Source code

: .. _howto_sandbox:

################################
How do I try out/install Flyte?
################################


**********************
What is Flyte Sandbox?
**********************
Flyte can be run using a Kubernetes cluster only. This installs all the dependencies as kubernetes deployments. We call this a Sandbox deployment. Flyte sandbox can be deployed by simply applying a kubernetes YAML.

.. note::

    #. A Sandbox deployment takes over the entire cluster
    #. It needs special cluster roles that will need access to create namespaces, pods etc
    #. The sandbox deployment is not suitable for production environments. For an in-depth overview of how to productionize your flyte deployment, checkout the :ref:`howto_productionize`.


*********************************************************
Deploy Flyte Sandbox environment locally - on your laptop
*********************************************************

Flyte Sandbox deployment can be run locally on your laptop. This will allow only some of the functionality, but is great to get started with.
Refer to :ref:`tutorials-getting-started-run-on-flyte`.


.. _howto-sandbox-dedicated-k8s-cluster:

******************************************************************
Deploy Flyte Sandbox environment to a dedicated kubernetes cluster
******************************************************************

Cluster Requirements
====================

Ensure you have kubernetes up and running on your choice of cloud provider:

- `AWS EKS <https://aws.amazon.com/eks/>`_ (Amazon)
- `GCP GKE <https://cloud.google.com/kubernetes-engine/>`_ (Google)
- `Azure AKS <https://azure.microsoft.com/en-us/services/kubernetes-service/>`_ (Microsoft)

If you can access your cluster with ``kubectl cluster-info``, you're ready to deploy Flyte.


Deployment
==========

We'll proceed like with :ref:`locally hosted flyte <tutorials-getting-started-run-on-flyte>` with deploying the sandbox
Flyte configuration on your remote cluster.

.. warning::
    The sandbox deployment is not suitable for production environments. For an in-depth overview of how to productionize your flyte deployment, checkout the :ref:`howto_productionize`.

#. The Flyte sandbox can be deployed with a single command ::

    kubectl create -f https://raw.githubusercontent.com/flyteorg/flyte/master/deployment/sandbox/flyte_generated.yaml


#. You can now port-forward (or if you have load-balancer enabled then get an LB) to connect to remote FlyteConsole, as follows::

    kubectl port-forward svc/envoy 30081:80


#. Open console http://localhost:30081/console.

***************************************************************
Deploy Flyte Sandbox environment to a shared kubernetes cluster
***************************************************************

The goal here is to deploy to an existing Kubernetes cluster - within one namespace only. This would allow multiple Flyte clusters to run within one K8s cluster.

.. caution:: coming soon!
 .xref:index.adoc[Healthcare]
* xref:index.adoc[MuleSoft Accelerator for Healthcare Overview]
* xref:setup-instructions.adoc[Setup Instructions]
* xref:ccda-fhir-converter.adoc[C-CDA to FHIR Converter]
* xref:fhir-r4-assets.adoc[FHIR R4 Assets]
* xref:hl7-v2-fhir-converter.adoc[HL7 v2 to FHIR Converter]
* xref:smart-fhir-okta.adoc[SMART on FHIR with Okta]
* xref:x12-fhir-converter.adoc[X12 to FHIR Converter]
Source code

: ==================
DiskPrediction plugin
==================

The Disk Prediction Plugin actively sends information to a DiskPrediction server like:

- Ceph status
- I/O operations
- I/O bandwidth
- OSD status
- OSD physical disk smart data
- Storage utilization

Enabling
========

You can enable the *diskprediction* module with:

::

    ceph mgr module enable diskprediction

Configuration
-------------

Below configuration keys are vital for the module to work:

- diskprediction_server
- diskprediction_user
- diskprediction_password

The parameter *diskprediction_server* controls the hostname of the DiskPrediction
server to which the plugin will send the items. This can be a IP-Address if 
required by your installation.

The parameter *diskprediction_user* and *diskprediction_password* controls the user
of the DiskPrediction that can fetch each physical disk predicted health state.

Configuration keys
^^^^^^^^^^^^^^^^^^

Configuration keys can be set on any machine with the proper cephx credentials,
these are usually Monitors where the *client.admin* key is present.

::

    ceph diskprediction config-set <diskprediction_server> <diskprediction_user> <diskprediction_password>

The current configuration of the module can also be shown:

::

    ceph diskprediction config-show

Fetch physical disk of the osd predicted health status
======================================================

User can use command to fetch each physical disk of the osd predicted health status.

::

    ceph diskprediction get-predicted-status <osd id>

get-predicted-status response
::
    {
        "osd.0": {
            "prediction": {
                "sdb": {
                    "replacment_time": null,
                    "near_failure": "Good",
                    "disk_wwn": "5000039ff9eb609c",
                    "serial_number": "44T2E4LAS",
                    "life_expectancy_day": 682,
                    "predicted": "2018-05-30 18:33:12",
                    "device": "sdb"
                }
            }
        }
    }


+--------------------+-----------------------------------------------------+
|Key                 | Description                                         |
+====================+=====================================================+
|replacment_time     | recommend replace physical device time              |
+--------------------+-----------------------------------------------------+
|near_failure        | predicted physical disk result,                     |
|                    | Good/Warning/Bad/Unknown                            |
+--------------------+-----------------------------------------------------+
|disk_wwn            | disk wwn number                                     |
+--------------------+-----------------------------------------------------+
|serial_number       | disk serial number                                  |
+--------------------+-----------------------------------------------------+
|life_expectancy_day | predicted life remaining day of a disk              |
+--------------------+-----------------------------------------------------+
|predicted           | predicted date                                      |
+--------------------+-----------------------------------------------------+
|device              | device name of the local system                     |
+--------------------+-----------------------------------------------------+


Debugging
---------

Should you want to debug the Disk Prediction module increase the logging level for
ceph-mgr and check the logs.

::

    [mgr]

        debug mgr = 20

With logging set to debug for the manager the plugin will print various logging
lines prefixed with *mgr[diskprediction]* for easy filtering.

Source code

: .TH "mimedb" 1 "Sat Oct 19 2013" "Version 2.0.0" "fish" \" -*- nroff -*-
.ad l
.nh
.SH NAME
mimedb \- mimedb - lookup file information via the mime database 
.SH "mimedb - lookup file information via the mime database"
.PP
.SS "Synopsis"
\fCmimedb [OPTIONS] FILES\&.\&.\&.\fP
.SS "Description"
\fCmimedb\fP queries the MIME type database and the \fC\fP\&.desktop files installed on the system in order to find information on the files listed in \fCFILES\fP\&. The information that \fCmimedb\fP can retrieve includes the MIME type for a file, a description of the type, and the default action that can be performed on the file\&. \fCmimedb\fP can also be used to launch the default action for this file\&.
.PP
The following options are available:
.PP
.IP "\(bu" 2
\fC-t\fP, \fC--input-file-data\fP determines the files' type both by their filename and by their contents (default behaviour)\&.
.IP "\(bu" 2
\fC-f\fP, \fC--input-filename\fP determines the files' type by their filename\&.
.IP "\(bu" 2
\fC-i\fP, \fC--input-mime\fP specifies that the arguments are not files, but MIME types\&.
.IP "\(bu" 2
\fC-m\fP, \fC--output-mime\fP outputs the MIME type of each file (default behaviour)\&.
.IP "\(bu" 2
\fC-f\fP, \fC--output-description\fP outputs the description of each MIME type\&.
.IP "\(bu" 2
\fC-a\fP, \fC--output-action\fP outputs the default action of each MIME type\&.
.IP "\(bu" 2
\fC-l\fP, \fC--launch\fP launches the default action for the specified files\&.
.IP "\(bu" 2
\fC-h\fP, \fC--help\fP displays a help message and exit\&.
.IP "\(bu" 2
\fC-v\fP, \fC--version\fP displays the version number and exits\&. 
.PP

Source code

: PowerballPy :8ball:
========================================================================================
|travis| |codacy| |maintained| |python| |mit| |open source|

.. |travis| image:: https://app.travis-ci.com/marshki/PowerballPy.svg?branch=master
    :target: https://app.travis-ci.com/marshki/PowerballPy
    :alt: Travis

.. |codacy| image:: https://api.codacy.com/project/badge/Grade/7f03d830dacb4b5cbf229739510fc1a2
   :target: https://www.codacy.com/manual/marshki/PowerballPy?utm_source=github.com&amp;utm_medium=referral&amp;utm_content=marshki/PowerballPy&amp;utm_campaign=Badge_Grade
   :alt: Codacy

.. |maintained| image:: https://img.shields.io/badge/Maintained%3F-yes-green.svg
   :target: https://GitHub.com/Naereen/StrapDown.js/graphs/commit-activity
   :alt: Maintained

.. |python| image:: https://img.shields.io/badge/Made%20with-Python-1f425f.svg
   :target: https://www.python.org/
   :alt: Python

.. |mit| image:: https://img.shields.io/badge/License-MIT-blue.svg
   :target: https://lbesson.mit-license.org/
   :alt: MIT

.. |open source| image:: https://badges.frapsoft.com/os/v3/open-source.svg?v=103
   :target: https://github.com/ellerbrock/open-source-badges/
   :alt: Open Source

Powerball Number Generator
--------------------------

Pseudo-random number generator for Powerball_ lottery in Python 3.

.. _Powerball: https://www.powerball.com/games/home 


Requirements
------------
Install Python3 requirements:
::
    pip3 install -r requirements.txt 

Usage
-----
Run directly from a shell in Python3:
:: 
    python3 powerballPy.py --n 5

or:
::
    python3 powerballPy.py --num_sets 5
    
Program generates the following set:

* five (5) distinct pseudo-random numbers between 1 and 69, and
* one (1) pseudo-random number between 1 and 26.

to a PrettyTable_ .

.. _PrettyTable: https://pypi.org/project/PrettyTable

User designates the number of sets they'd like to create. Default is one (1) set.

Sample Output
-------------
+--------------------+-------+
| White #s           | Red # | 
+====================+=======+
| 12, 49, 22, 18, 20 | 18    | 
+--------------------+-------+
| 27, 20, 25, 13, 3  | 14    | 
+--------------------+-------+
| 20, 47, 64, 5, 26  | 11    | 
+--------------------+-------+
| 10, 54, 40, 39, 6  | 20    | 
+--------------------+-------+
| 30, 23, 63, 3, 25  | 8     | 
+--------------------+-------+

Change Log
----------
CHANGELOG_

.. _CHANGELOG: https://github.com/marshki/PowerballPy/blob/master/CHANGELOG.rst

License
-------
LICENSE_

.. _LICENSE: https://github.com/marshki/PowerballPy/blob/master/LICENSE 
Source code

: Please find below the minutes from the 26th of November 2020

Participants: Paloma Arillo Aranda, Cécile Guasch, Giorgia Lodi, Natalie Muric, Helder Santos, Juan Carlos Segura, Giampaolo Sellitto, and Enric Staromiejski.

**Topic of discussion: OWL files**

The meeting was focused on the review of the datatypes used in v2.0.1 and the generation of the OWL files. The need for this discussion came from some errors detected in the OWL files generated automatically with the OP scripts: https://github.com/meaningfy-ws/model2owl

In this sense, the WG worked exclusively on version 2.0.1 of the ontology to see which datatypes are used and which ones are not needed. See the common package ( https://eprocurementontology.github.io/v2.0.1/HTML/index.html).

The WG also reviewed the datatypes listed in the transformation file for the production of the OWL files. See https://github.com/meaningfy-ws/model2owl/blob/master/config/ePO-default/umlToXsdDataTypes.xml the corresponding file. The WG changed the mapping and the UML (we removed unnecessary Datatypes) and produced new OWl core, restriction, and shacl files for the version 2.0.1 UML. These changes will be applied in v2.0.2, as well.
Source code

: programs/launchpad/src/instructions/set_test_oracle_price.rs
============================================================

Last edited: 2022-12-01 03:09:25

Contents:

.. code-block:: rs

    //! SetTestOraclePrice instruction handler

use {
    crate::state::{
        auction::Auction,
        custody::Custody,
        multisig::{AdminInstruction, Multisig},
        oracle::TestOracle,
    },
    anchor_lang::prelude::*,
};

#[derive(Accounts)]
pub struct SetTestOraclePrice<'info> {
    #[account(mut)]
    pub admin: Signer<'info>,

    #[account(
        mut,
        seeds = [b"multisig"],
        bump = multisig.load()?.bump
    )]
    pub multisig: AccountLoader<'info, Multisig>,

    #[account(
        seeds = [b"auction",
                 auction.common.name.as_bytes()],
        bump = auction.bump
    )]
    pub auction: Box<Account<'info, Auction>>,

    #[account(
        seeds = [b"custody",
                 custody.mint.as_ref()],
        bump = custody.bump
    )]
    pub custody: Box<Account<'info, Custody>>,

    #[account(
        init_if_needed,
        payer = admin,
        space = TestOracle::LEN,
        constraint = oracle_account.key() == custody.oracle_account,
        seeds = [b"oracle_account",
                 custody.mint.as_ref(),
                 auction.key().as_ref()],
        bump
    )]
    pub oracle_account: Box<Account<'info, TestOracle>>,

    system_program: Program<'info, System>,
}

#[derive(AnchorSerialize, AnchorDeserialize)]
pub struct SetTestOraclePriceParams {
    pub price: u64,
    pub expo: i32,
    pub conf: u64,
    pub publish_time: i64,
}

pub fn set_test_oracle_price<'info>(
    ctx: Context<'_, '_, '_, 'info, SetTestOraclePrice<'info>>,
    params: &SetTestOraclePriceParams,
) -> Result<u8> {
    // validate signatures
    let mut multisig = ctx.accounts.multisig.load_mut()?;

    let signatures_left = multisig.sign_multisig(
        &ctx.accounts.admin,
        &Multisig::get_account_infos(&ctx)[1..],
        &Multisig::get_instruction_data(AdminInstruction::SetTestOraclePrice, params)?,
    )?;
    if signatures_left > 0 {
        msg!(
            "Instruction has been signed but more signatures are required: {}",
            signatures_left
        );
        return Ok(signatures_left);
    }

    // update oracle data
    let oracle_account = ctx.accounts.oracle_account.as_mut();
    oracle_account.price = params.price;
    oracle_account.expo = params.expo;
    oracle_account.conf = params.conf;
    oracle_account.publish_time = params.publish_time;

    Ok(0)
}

___

§ **Work order**
Copy out each line from the listing that contains the string "command".

§ **Solution**
#. The Flyte sandbox can be deployed with a single command ::
User can use command to fetch each physical disk of the osd predicted health status.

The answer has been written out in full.